• The input
--------------------
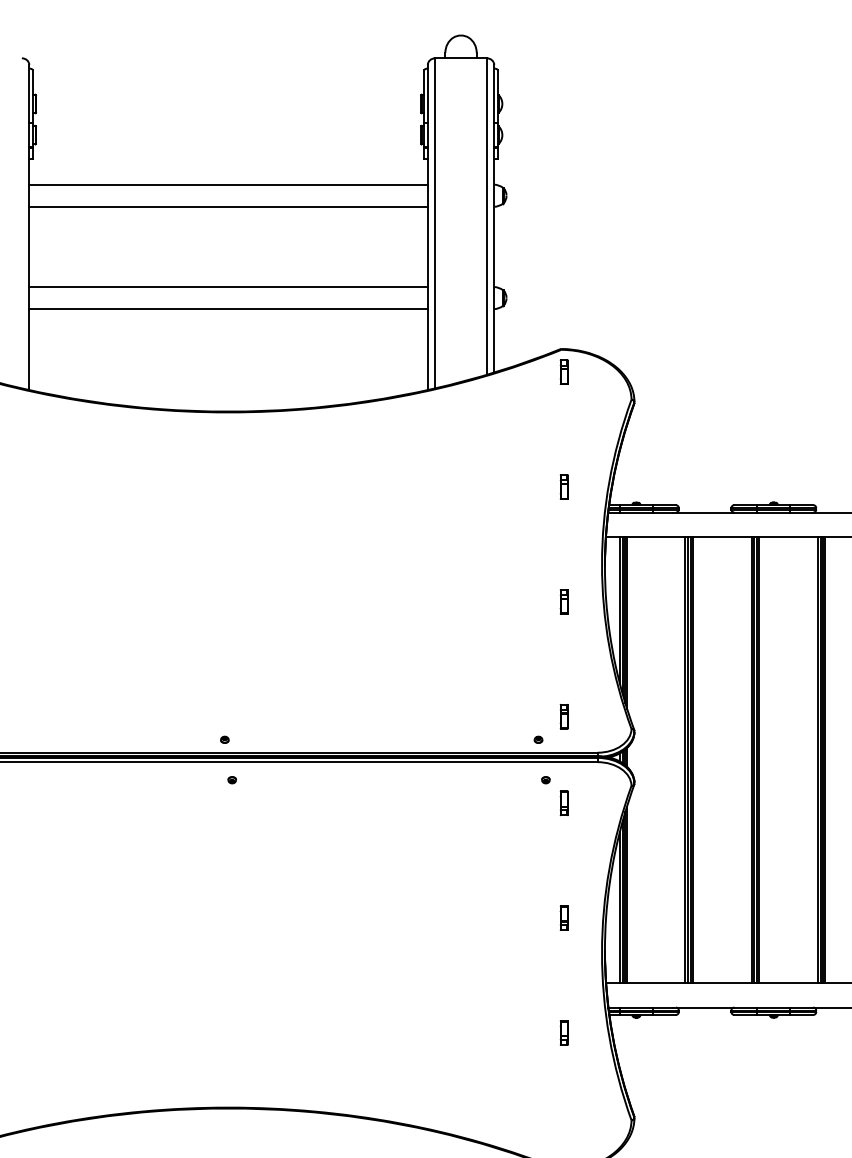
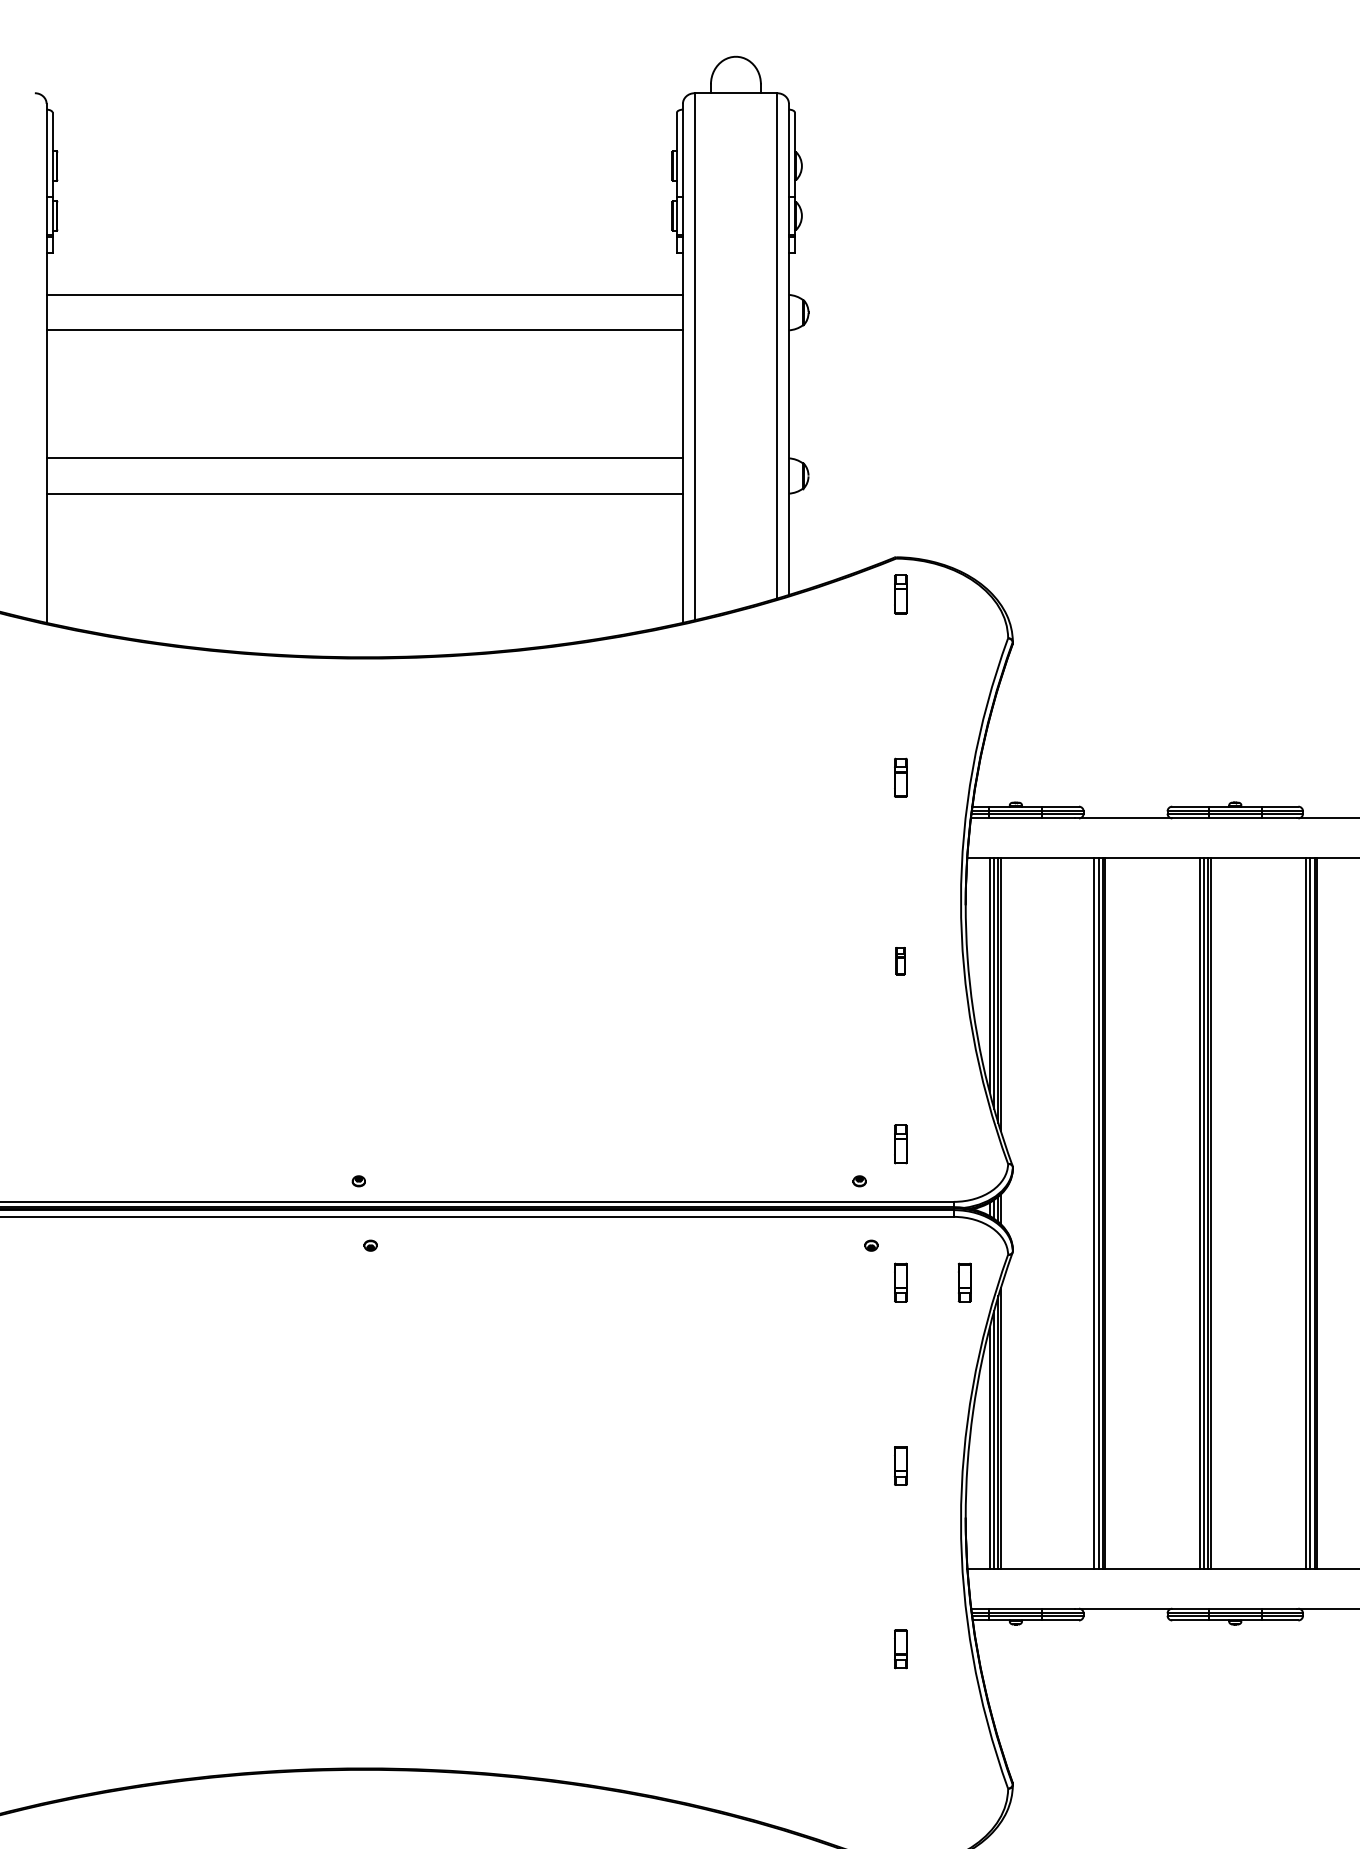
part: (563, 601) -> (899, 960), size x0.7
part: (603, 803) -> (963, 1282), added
--------------------
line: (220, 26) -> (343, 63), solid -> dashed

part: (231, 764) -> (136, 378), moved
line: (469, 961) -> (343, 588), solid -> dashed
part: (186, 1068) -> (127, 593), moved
--------------------
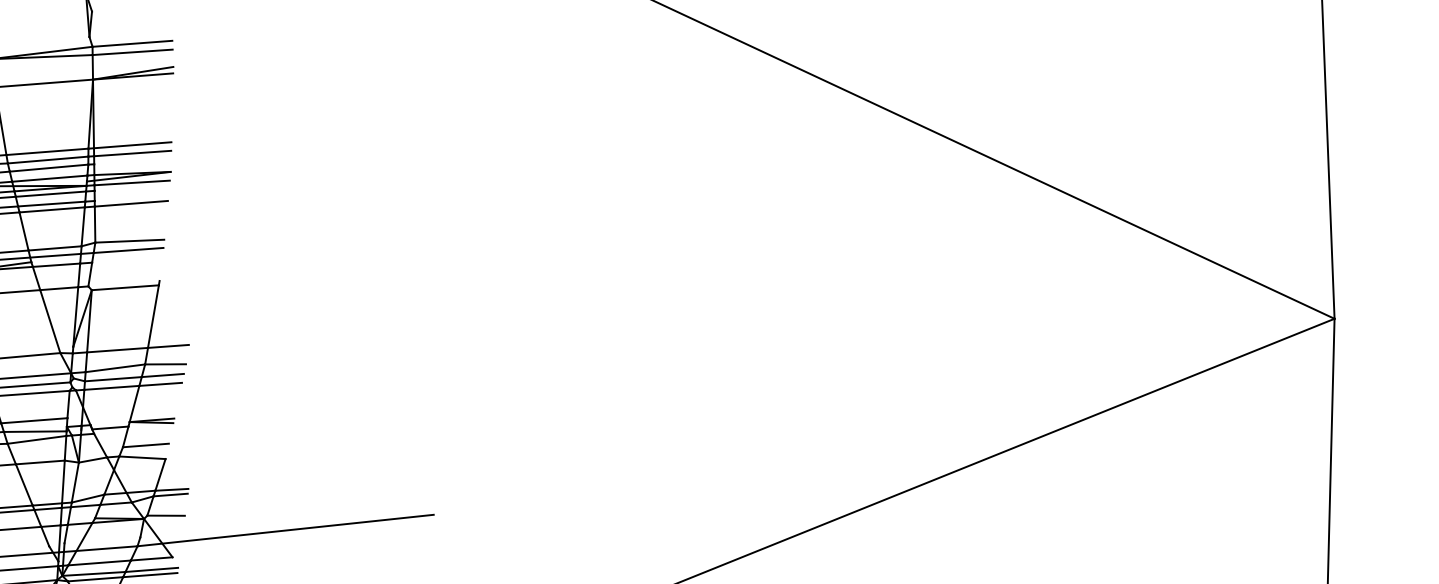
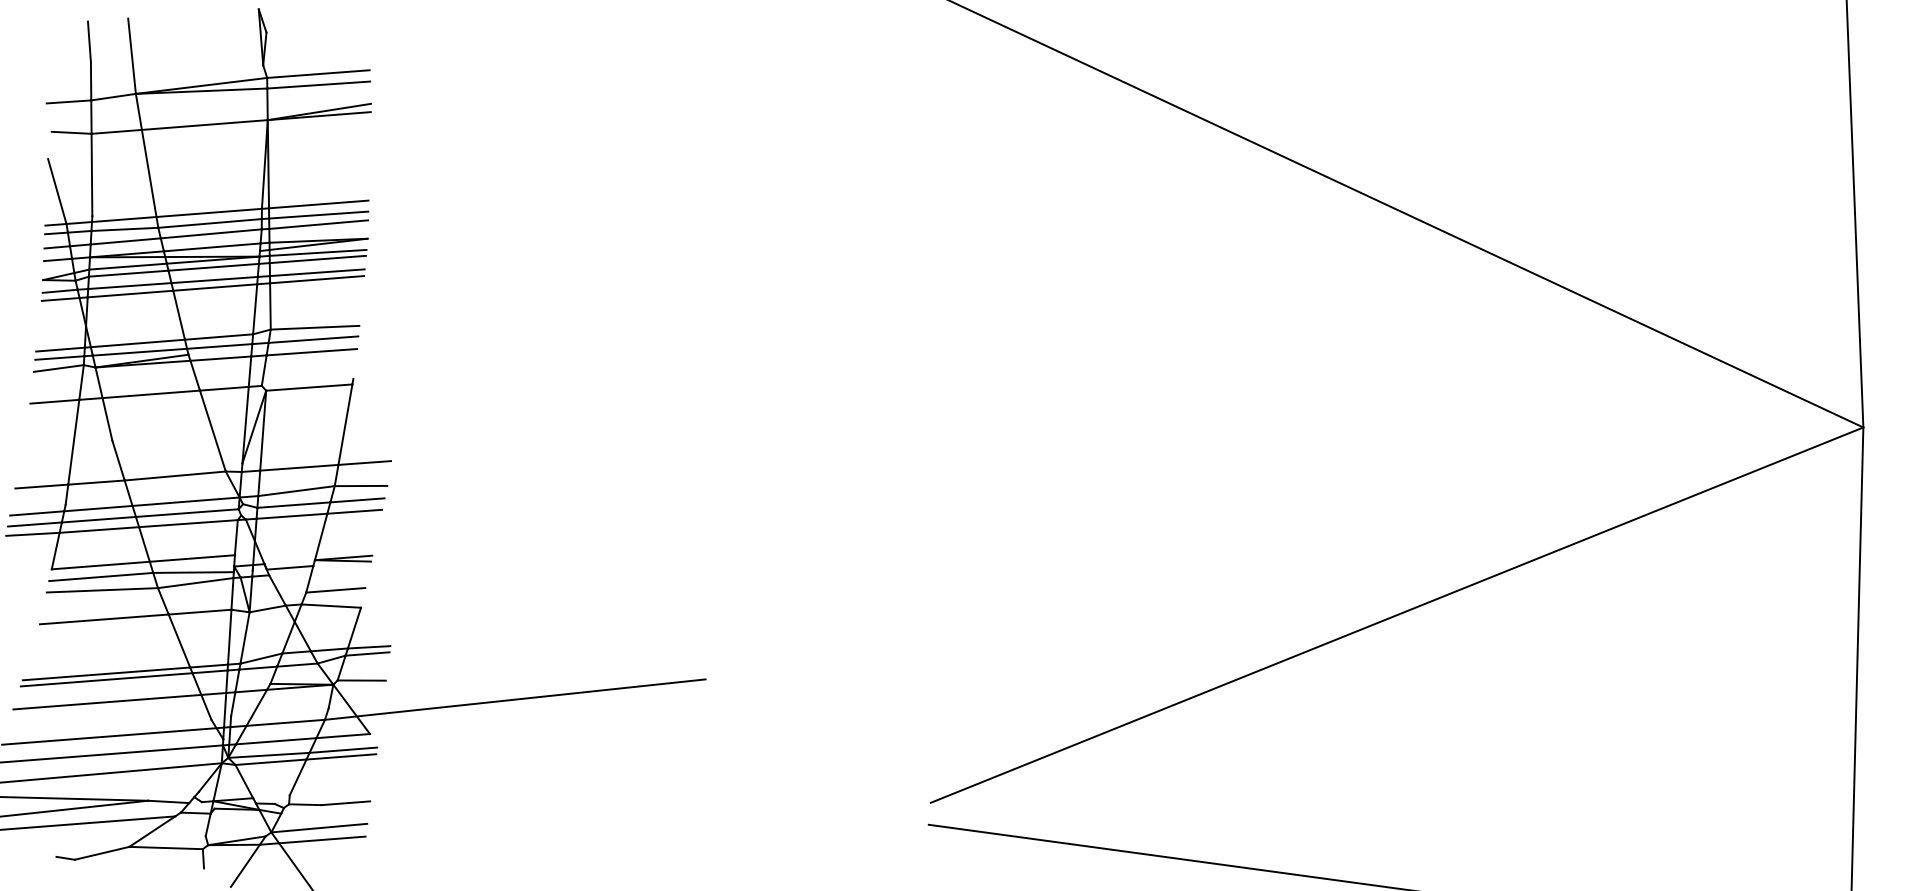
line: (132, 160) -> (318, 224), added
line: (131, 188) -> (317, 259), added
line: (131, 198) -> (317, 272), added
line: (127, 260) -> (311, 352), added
--------------------
• Problem
Since only part of the listing is wanted, copy exactly the lines from the one holding "line: (469, 961)" to the one holding "part: (186, 1068) -> (127, 593), moved", both included.

• Response to the exercise
line: (469, 961) -> (343, 588), solid -> dashed
part: (186, 1068) -> (127, 593), moved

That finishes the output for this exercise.